WORK ORDER
From the material below, copy each line that holds the word "März".

SUPPLIED ENTRIES
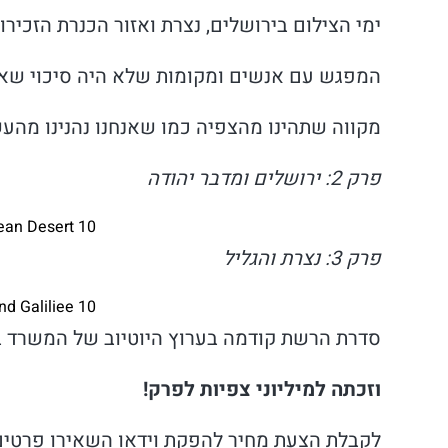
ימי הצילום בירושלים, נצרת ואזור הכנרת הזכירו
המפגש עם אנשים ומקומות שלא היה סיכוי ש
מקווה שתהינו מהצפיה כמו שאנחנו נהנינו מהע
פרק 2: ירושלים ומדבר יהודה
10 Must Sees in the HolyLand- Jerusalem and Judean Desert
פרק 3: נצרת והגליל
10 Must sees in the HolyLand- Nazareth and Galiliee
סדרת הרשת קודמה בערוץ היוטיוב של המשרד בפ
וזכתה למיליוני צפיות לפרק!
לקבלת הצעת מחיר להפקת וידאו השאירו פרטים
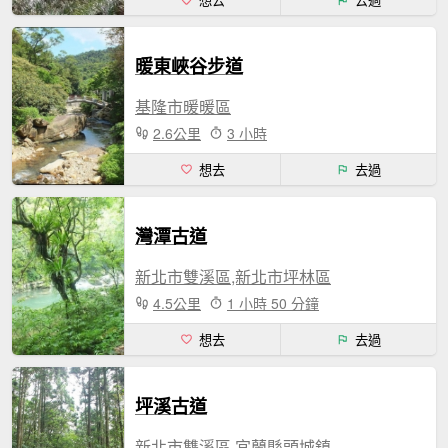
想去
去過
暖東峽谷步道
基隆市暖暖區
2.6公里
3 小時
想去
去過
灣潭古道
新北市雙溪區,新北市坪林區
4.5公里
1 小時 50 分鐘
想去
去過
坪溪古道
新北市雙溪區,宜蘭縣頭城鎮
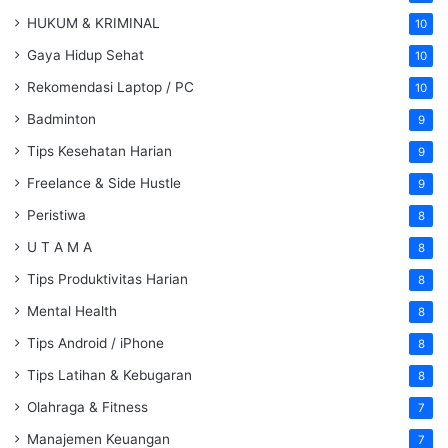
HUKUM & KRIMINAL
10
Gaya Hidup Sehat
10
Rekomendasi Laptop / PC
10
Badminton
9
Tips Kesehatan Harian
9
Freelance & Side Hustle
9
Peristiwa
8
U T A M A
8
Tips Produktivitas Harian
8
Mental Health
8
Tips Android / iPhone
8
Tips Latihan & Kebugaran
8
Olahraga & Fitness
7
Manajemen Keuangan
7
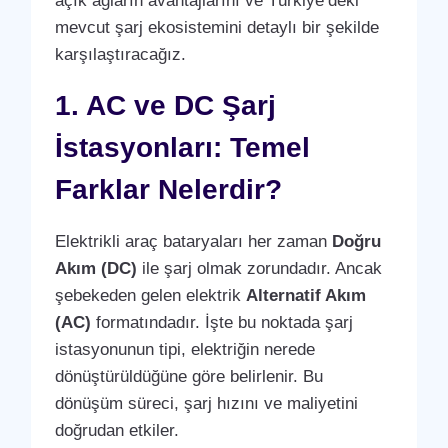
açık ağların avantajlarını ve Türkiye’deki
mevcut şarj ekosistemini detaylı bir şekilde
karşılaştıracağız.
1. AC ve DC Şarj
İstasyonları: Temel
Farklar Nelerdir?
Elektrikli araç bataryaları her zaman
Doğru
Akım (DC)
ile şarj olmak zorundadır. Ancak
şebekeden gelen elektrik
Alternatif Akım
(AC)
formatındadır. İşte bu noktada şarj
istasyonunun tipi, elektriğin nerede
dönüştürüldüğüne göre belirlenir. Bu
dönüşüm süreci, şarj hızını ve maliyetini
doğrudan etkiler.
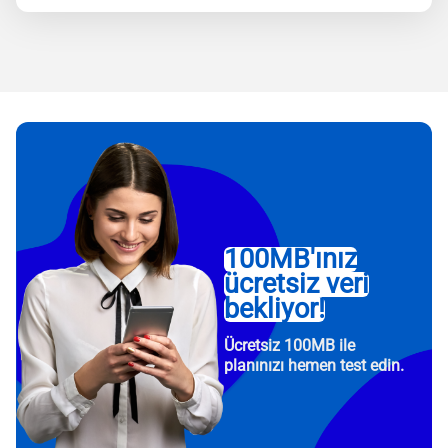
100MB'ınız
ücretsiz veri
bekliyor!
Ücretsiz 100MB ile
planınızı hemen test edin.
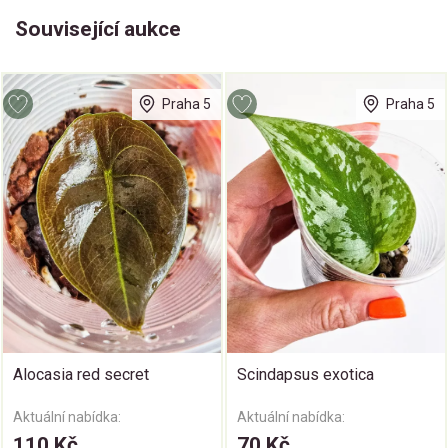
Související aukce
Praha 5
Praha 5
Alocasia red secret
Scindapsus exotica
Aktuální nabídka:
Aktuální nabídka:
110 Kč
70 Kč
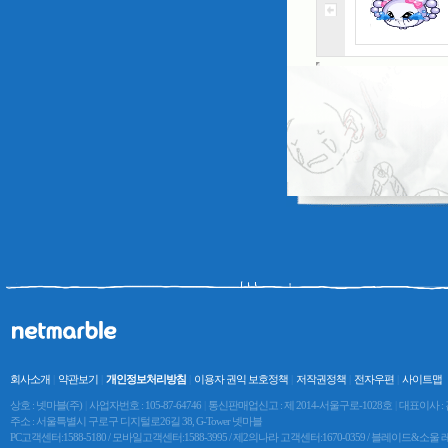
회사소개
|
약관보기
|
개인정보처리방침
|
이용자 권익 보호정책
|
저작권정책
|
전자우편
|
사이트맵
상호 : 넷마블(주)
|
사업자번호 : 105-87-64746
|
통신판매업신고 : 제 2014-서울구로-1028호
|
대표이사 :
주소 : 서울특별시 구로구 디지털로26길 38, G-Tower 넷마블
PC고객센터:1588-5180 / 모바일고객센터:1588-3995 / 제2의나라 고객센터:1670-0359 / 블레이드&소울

--

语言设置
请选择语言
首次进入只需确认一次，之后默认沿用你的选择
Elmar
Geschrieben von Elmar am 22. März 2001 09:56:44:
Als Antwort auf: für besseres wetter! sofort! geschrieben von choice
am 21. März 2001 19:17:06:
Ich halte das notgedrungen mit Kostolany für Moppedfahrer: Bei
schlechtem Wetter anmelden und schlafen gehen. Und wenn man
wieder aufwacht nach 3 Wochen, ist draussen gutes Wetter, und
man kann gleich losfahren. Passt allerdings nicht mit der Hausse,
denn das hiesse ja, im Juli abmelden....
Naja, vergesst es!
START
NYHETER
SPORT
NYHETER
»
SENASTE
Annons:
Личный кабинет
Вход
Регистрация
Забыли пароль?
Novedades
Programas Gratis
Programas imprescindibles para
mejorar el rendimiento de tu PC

WRITTEN ANSWER
Geschrieben von Elmar am 22. März 2001 09:56:44:
am 21. März 2001 19:17:06:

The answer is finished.